This week’s question will be answered by Clyde Watkins.
Often when we’re talking about fundraising, board members will suggest that we focus on raising money from galas or other special events. I don’t really believe that having a gala is as high-priority as focusing on having a solid, well-rounded fundraising strategy. Am I correct in my thinking? How should I address this with our board?
Special events as a tool for fundraising goes back as far as the earliest forms of organized philanthropy, beginning with helping one’s neighbor construct a home by organizing a group of mutually interdependent community members to do so while enjoying a pot luck meal afterwards. This kind of philanthropy is fundamental in terms of drawing people into a cause and engaging them to remain involved and supportive. Done well, a special event can build an organization’s list of potential supporters on a continuing basis.
Having said that, it should be acknowledged at the outset that it is far from the most effective way to raise money – rather, it should be seen as a first step. Special events are all about “friend raising” and gathering contact information so that those participating can be solicited individually in an ever more cost-effective manner. The event also provides an opportunity for guests to be introduced to institutional leaders, thereby enabling a more personal follow-up, whether by personal correspondence or through broader communications vehicles.

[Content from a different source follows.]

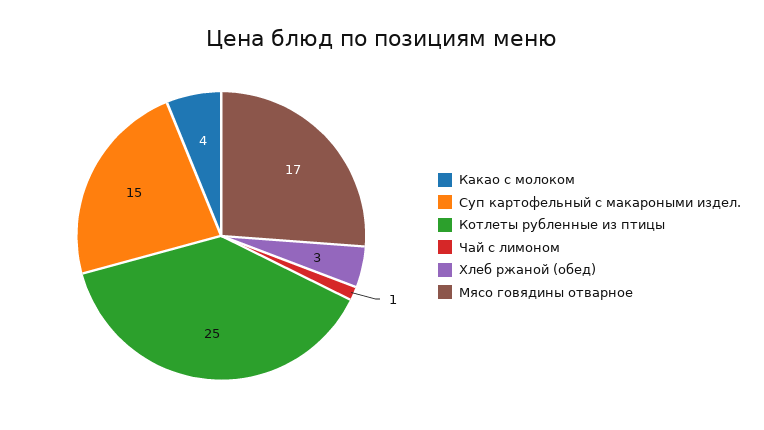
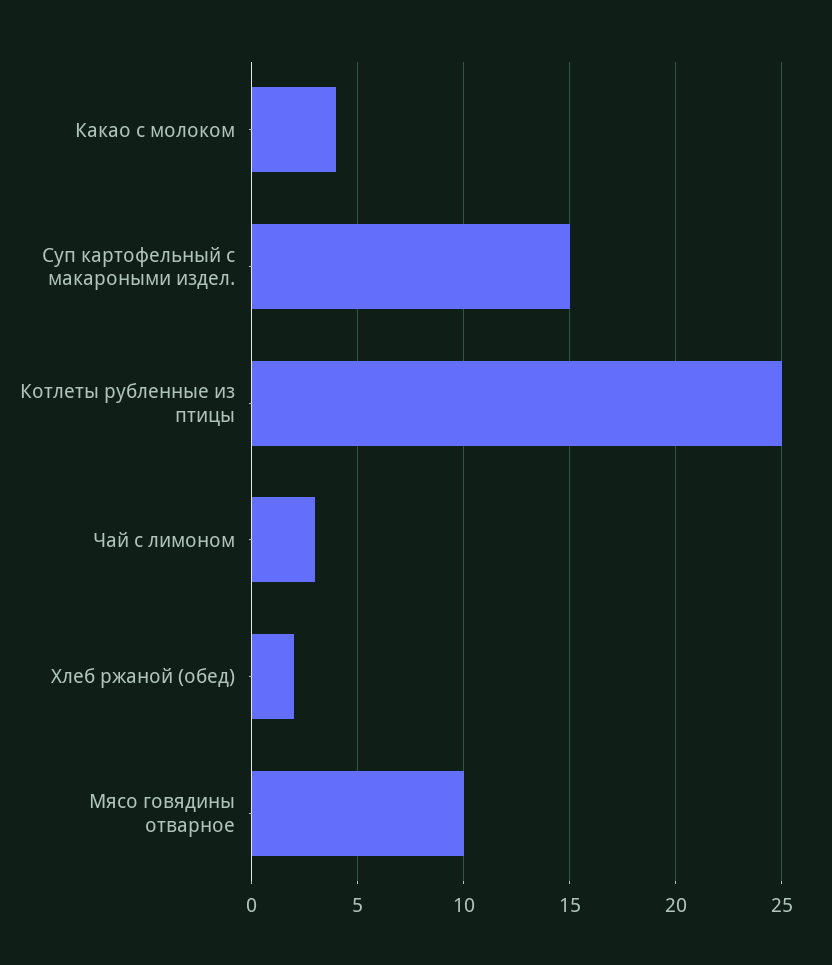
Чай с лимоном: 1 -> 3
Хлеб ржаной (обед): 3 -> 2
Мясо говядины отварное: 17 -> 10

Generally speaking, special events also are democratic in structure. Yes, there are special tables, and arranged seating, but when on one’s feet, no one is any different than anyone else at the event. And like it or not, effective fundraising is all about determining who has the most money to contribute, followed by careful approaches to those with the greatest philanthropic potential.
Because special events do, of course, bring in money, and offer the emotionally beneficial experience of “gathering the clan,” they are a seductive means of fundraising for those who are uncomfortable with the idea of accepting prospect assignments for personal solicitation. It is not unusual therefore to find that some institutions have allowed their panorama of special events fundraising to grow to as many as one event every other month, by which time the institution faces a form of addiction that is challenging to undo. In the process, because they ask the same people to attend all of them, and rely on the same beleaguered volunteers to sell tickets and buy tables, the institution finds itself impacted even in its direct marketing appeals, not to mention major gifts. And everybody is exhausted and frustrated.
Here, in brief, is a summary of why not-for-profit organizations invest in special events:
- They raise the visibility and enhance the positioning of the host institution (as well as the programs supported by the organization) among targeted populations.
- They can bring new friends into the fold as volunteers and donors for centralized institutional purposes.
- They raise enough money to cover their associated costs (including staff time), and hopefully more.
- The combination of new friends/dollar profit compares favorably to alternative expenditures of institutional resources for the same purposes.
- The negative costs of aggravation are contained, and do not impair other programs, staff, volunteers or donors.
Special events should be considered and implemented as part of a balanced development program. Yes, the most effective ones do appear to make enough “profit” to justify doing them, and yes, there is a science to doing them well. But they should not be looked upon as the way to raise money, in and of themselves. That’s like looking at your home as a simple financial investment – you’re bound to be disappointed sooner or later.